Major Projects & Infrastructure, Operations & Maintenance, Passenger Rail, Social Governance, Track & Civil Construction

Ekka Station not in use for this year’s event



Works are progressing well on Brisbane’s new year-round Ekka station being delivered through Cross River Rail (CRR), with the old station building and platforms demolished, and tracks recently installed over a new 150-metre-long rail bridge that will form part of the new station.

The old Ekka station had to be demolished to make way for the new station so it will not be in operation for this year’s Queensland Show.

There will still be plenty of transport options available to Ekka goers, including trains and buses from nearby stops and stations, and additional shuttle services.

Specific information about travel options will be available closer to the event.

Transport and main roads minister Mark Bailey said construction at the Ekka precinct was charging ahead, and while the new facility was being built, CRR would be delivering a new fully accessible 365 days-a-year train station at the Brisbane Showgrounds, to service the growing entertainment, business and health precinct every day of the year – not just for special events like the Ekka.

“We know how much Queenslanders love the Ekka, so there will be plenty of other public transport options available,” he said.

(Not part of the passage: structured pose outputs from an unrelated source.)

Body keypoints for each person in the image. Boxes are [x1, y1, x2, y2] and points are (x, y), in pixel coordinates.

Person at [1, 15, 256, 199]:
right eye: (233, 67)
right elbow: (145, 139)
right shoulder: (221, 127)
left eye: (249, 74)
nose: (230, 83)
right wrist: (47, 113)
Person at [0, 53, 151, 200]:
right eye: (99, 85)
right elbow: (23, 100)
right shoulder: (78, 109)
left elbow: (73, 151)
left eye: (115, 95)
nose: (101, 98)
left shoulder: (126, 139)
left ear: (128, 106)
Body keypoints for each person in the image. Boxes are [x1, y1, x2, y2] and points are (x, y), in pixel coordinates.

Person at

“We want to make sure people can get to the Ekka safely and easily to enjoy their strawberry sundaes, woodchopping competitions, carnival rides and everything else that makes this iconic event so great.

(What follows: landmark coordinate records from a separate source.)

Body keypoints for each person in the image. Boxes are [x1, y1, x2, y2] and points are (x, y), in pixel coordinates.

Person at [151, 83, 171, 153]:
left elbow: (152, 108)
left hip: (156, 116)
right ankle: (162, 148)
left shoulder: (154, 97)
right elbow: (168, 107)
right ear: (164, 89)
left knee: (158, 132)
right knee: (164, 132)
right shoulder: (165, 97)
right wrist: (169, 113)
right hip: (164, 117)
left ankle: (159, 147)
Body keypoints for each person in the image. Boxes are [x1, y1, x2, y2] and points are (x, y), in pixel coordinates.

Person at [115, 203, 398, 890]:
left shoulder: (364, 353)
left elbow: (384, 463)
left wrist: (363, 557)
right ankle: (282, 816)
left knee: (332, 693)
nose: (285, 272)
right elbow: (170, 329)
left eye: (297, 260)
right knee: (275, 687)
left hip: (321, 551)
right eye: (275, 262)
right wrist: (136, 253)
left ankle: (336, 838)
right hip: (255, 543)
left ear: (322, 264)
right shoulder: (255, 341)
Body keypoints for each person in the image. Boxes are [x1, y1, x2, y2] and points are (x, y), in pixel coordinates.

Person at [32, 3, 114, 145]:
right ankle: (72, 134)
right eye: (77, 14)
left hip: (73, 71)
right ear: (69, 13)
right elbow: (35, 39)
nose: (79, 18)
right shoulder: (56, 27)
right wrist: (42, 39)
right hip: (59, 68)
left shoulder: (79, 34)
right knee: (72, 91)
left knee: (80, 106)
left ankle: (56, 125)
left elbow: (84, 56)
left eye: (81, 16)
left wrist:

“And in the future, people can look forward to a brand-new station that will benefit nearby residents and businesses, visitors and staff at the Royal Brisbane and Women’s Hospital and the thousands of people who visit the Ekka, the Convention Centre and nearby bars and restaurants.”

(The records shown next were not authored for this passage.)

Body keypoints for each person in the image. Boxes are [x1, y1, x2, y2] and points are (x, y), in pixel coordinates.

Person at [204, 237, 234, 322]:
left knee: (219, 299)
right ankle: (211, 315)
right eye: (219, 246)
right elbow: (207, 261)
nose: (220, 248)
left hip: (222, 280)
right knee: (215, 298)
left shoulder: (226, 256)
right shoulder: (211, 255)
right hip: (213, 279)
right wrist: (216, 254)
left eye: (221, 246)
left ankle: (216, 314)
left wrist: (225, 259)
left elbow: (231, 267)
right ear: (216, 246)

CRR delivery authority chief executive Graeme Newton said demolition of the old station had to happen prior to starting work on the new one, and the phasing “just couldn’t be avoided”.

“A temporary platform was considered in an effort to open the station for Ekka, but due to a range of factors, including safety, it was not feasible,” he said.

“We’re working closely with Queensland Rail, Translink and the Royal National Agricultural Association (RNA) to ensure people can get to and from the Ekka as seamlessly as possible using nearby train stations, bus stops and additional shuttle services.

“Meanwhile, works are progressing really well – with the old station building and platforms demolished and 1.2 kilometres of new tracks laid, works are underway on the second rail bridge that will form part of the station building.

“Over coming months, we will see critical steel supports installed for the new station building followed by works on the new station itself, including lifts.”

Queensland Rail Head of South East Que ensland Scott Riedel said catching a train would still be a great way to get to the Ekka.

“Trains will run to and from nearby stations, such as Fortitude Valley, which are a short walk to the event,” he said.

“Our friendly Queensland Rail staff will be on hand at stations to assist customers with any questions to make sure everyone gets to enjoy that special time of year when the country comes to the city.”

Translink head Sally Stannard said as well as trains, there would also be several bus options for Ekka goers.

“You will also be able to catch high-frequency buses to and from nearby stops such as Herston station, and a dedicated Ekka shuttle will run between Woolloongabba and Herston stations,” she said.

“We are working with our bus delivery partners to finalise operations and specific information to ensure you can plan your travel will be available well in advance of the Ekka.”